▶ [INSTRUCTION 1]:
Answer these about the email thread on queryable state:
(a) What annotation does the first message propose putting on queryable state?
(b) What priority is the removal of queryable state currently marked as?
(c) In which release would Yun Tang oppose removing the queryable state code before an alternative exists?

Hey Yun and Xintong,

(Had a quick offline discussion with Yun)
1. I agree the current implementation of the queryable state is not a
blocker of anything related to disaggregated state management. They are
different things.
2. On the other hand, "queryable snapshot" is not a completely equivalent
substitution of "queryable state".
3. But in whatever way, I think the way how "queryable state" is designed
is not the right way to move forward.
4. "Deprecating queryable state" is put as a must-have because this topic
has been raised many times along the way. It seems to reach an agreement
every time as mentioned by Xingtong, but no one really takes the action.

I am suggesting:

1. Remove "Deprecating queryable state" from the must-have list (since it
does not meet the requirements of "must-have")
2. But I am still hoping we can move things forward, so let's put
the @Deprecated annotation on it
3. Removal of the code follows a formal community discussion and vote.

Best
Yuan




On Mon, Jul 17, 2023 at 3:40 PM Xintong Song <tonysong...@gmail.com> wrote:

> Thanks for the clarification.
>
> If the list of "Remove deprecated APIs" means, we must remove the code in
> > Flink-2.0 initial release, I would vote -1 for queryable state before we
> > get an alternative.
>
>
> FYI, the removal of queryable state is currently marked as the `must-have`
> priority.  Of course it's not a final decision and that's exactly why we
> are collecting feedback about the list now.
>
> Best,
>
> Xintong
>
>
>
> On Mon, Jul 17, 2023 at 3:15 PM Yun Tang <myas...@live.com> wrote:
>
> > Hi Xintong,
> >
> > If the current implementation of queryable state would not block the
> > implementation of disaggregated state-backends.
> > I prefer to not removing the implementation until we have a better
> > solution (maybe based on the queryable snapshot) cc @Yuan.
> >
> > If the list of "Remove deprecated APIs" means, we must remove the code in
> > Flink-2.0 initial release, I would vote -1 for queryable state before we
> > get an alternative.
> > And I will raise the concern in the Flink roadmap discussion.

▶ [DATASET EXCERPTS]:

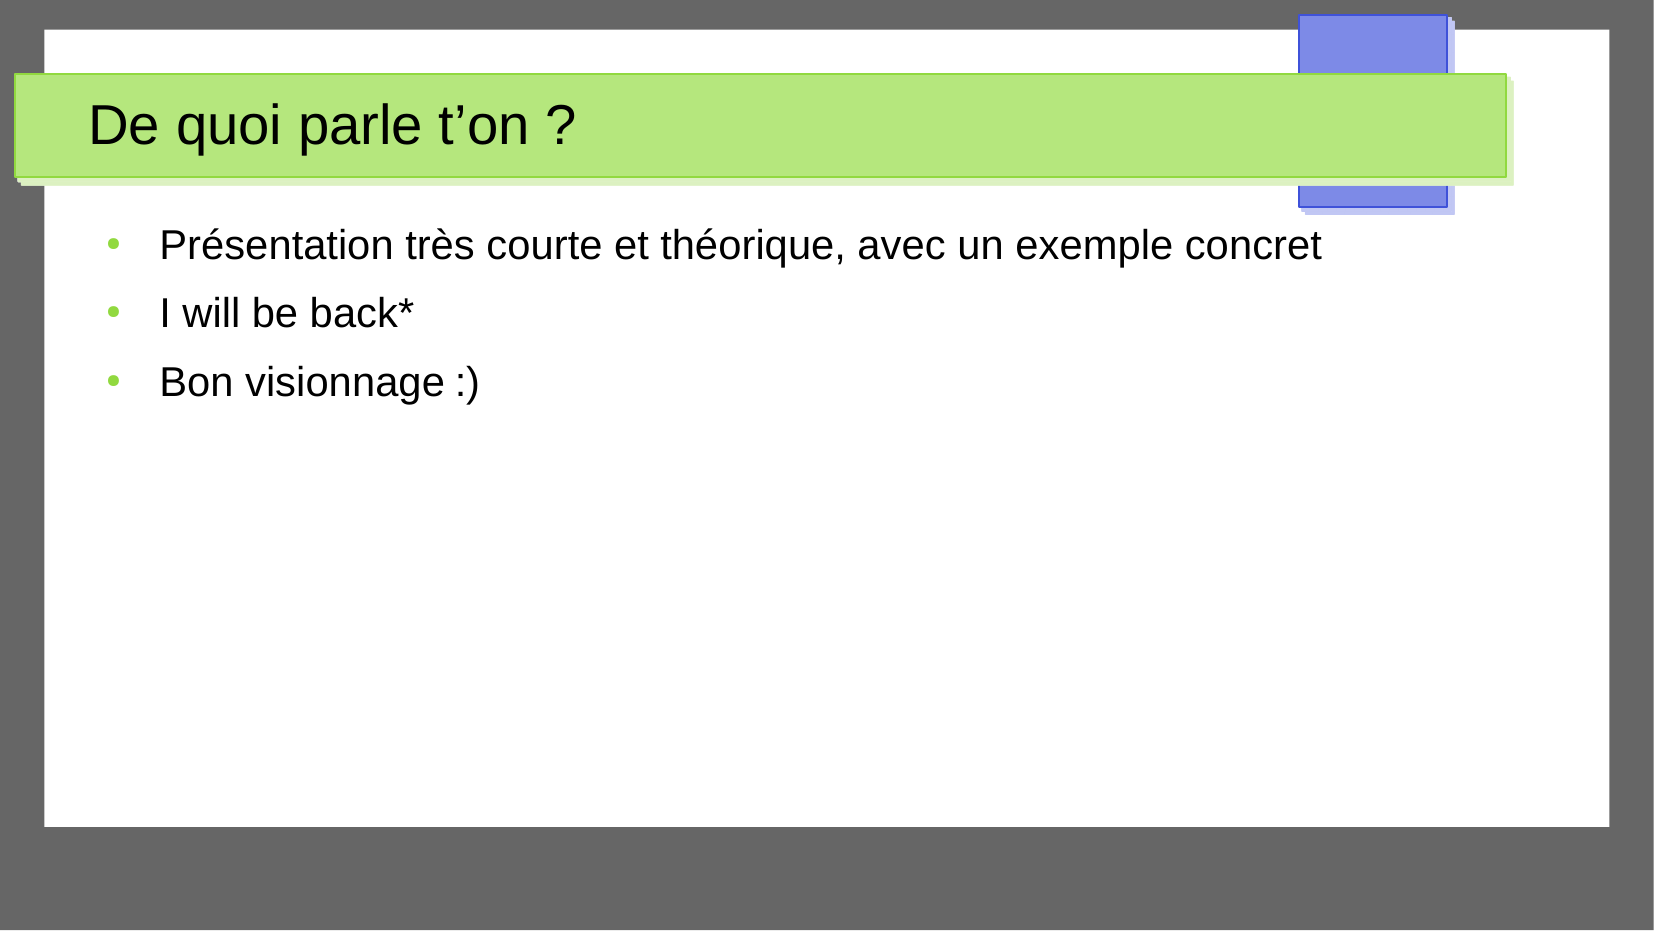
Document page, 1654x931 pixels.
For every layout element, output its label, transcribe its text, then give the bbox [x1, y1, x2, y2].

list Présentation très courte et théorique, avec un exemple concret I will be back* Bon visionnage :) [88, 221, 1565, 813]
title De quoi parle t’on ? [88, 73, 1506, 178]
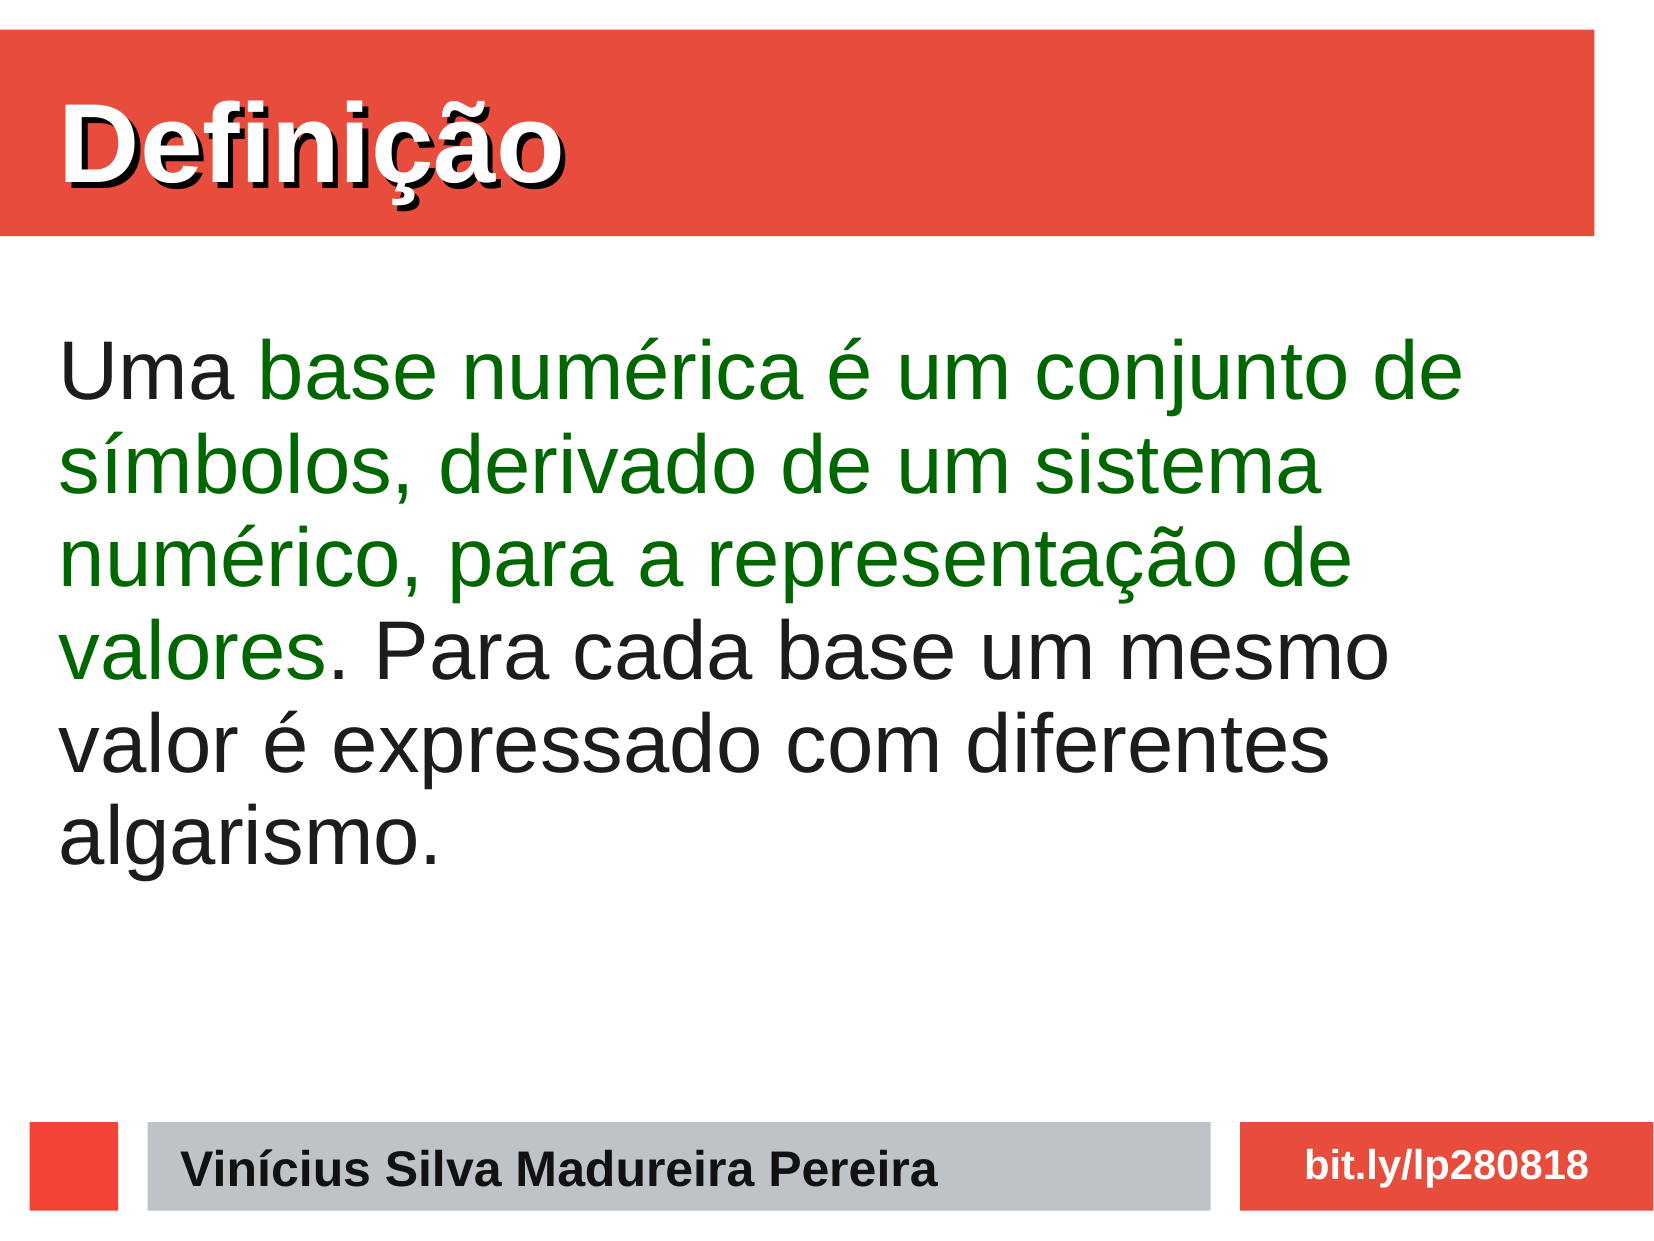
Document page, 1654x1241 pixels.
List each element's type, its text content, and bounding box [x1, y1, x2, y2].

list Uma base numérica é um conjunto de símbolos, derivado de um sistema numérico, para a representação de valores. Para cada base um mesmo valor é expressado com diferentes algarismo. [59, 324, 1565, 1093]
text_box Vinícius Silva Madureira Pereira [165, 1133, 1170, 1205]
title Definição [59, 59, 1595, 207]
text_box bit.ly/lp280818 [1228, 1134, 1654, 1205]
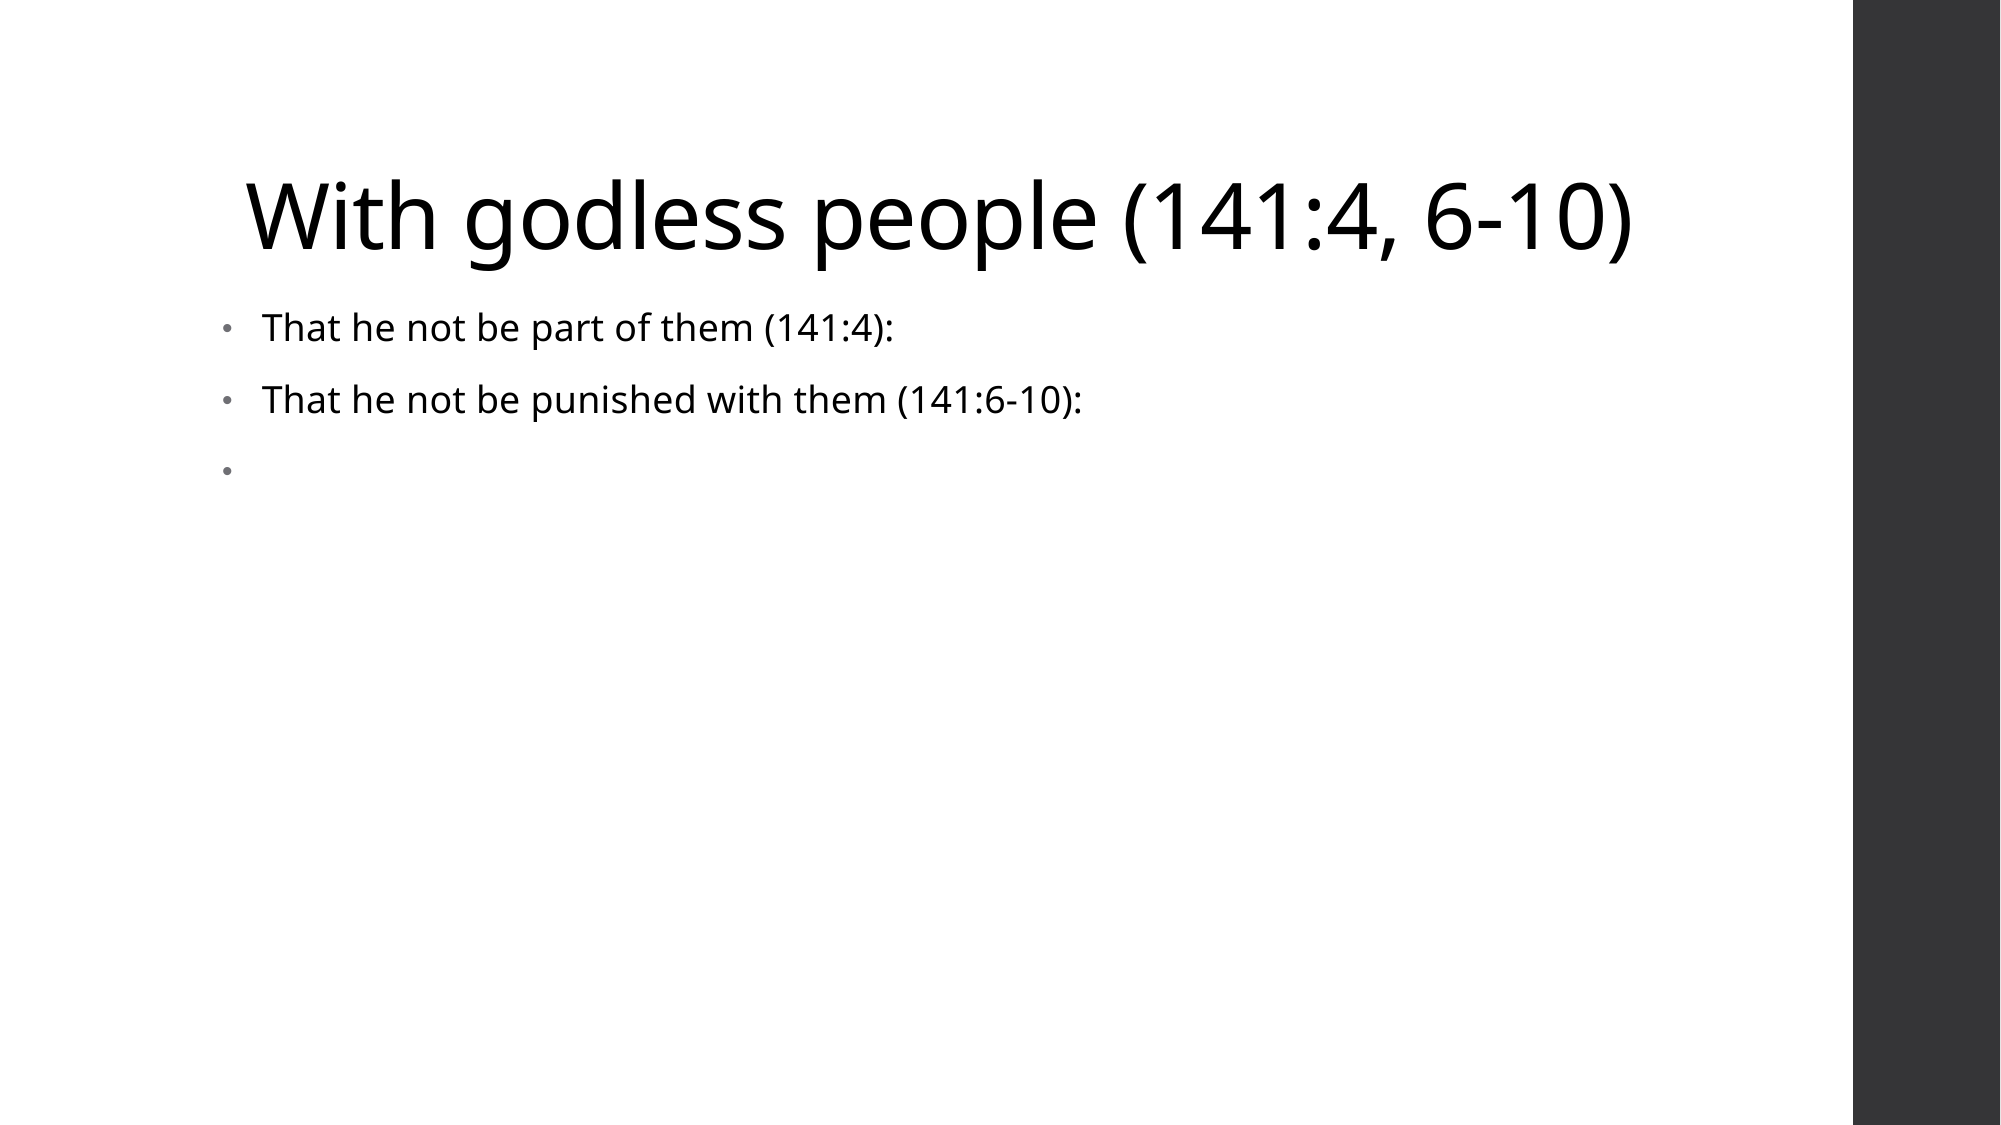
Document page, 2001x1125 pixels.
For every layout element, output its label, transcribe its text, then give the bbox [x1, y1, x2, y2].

▶ [INSTRUCTION 2]:
In the records, copy the lines starting at the line that contains "Document page, 1654x1241 pixels." and ending at the line that contains "list Uma base", both included, word for word.

▶ [SOLUTION 1]:
(a) The @Deprecated annotation.
(b) Must-have.
(c) The Flink-2.0 initial release.

▶ [SOLUTION 2]:
Document page, 1654x1241 pixels.
List each element's type, its text content, and bounding box [x1, y1, x2, y2].

list Uma base numérica é um conjunto de símbolos, derivado de um sistema numérico, para a representação de valores. Para cada base um mesmo valor é expressado com diferentes algarismo. [59, 324, 1565, 1093]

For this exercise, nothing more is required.